1. 必要なパッケージをインストールする
$ sudo apt install git wget flex bison gperf python-is-python3 python3-pip python3-serial python-setuptools cmake ninja-build ccache libffi-dev libssl-dev dfu-util
2. ESP-IDFをインストールする
ホームディレクトリにダウンロード、インストールする前提で説明します。
ESP-IDFのリポジトリをダウンロードします。
$ mkdir esp32 && cd esp32
$ git clone --recursive https://github.com/espressif/esp-idf.git
$ cd esp-idf
$ git checkout v4.4.3
$ git submodule update --init --recursive
3. 環境変数を設定する
以下の設定を追加します。
(bashの場合) ~/.bashrc
export IDF_PATH=$HOME/esp32/esp-idf
環境変数を有効にするため、以下のコマンドを実行します。
$ source .bashrc
または、ターミナルを閉じて新しく開きます。
4. ESP-IDFをビルド、インストールする
$ cd $IDF_PATH
$ ./install.sh
5. ESP-IDFのビルド環境を設定する
$ source $IDF_PATH/export.sh
ターミナルを開く度に毎回実行するのが面倒な場合はシェルの初期化ファイル(~/.bashrc)に追加します。
環境変数(IDF_PATH)の後ろに追加します。
export IDF_PATH=$HOME/esp32/esp-idf
source $IDF_PATH/export.sh
6. M5Stackを接続し、シリアルポート番号を確認する
M5Stackを接続し、認識されたシリアルポート番号を確認します。
$ ls /dev/ttyUSB*
/dev/ttyUSB0
※ 2023年2月8日追記
ATOMS3はシリアルポート番号が異なります。(リセットボタンを長押し(約2秒)で書き込みモード時)
$ ls /dev/ttyACM*
/dev/ttyACM0
認識されたシリアルポート番号を環境変数(UPLOAD_PORT)に設定します。
$ export UPLOAD_PORT=/dev/ttyUSB0
mcconfigコマンドを実行する時に指定することもできます。
例.M5StickC Plusの場合
$ UPLOAD_PORT=/dev/ttyUSB0 mcconfig -d -m -p esp32/m5stick_cplus
7. サンプルプログラムを実行する
ボールのサンプルプログラムをM5Stack用にビルドし、実機へ書き込みます。
例.M5StickC Plusの場合
$ cd ${MODDABLE}/examples/piu/balls
$ UPLOAD_PORT=/dev/ttyUSB0 mcconfig -d -m -p esp32/m5stick_cplus
Node-REDフローをM5Stackで実行する
Node-RED MCU Editionは、Node-REDフローエディタからJSON形式でエクスポートされたフローを、Moddable SDKのXS JavaScriptエンジンで動作する形式へ変換します。
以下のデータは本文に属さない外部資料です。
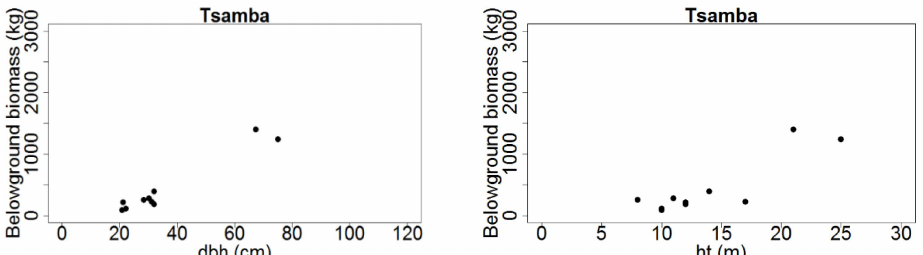
Figure 3. Total belowground tree biomass (kg dry weight) distribution over dbh (cm) and ht (m) for Mtangatanga, Kongwe, Mua-livulezi and Tsamba and forest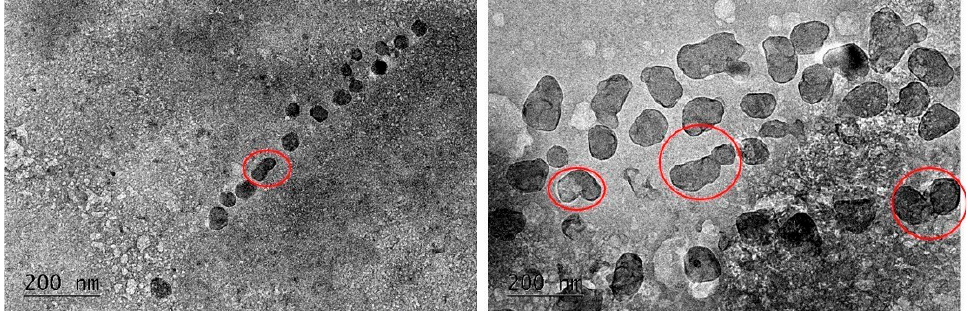
Figure 2. TEM images of GH-loaded chitosan/alginate NPs at different magnification.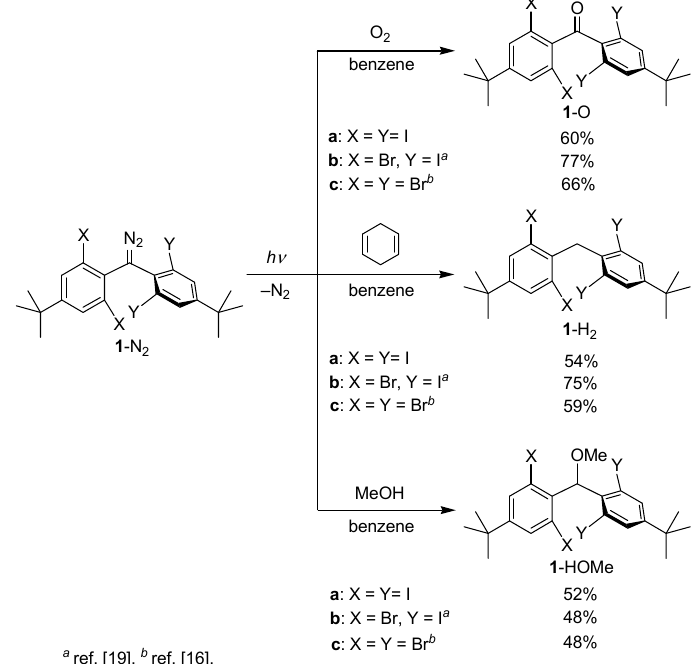
Scheme 6. Photoproducts obtained by irradiation of diazo compound 1 -N 2 at 25 ◦ C.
Node-REDフローエディタ上でMCU用にビルド、実機へ書き込めるツール(node-red-mcu-plugin)を利用する方が楽です。
Node-RED MCU Edition用の環境を作成する前提で手順を書きます。
(前提条件)
- Node.js (v16.14.0)
1. nodebrewをインストールする
$ curl -L git.io/nodebrew | perl - setup
2. 環境変数を設定する
以下の設定を追加します。
(bashの場合) ~/.bashrc
$ export PATH=$HOME/.nodebrew/current/bin:$PATH
環境変数を有効にするため、以下のコマンドを実行します。
$ source .bashrc
または、ターミナルを閉じて新しく開きます。
3. node.jsをインストールする
$ nodebrew install v16.14.0
$ nodebrew use v16.14.0
$ node -v
v16.14.0
$ npm -v
8.3.1
4. Node-REDをインストールする
$ mkdir node-red-mcu && cd node-red-mcu
$ npm init -y
$ npm install node-red
5. node-red-mcu-pluginをインストールする
$ npm install https://github.com/ralphwetzel/node-red-mcu-plugin
以下のコマンドでもインストールできるようになりました。
$ npm install @ralphwetzel/node-red-mcu-plugin
6. Node-REDを起動する
Node-RED起動時にnode-red-mcu-pluginがパッチを適用するutils.jsが存在しないためにエラーが出力されます。
node_modules/node-redディレクトリで必要なモジュールをインストールしてNode-REDを起動します。
$ cd node_modules/node-red
$ npm install
$ cd ../..
$ node node_modules/node-red/red.js -u ./
フローを作成して、MCUタブで対象のフローを選択し、ターゲットデバイスを指定してBuildボタンを押すと、ビルドとデバイスへインストールされます。
※ macOSではnode-red-mcu-pluginからデバッガー(xsbug)が起動されましたが、Linuxでは起動されなかったので、別のターミナルから手動で起動します。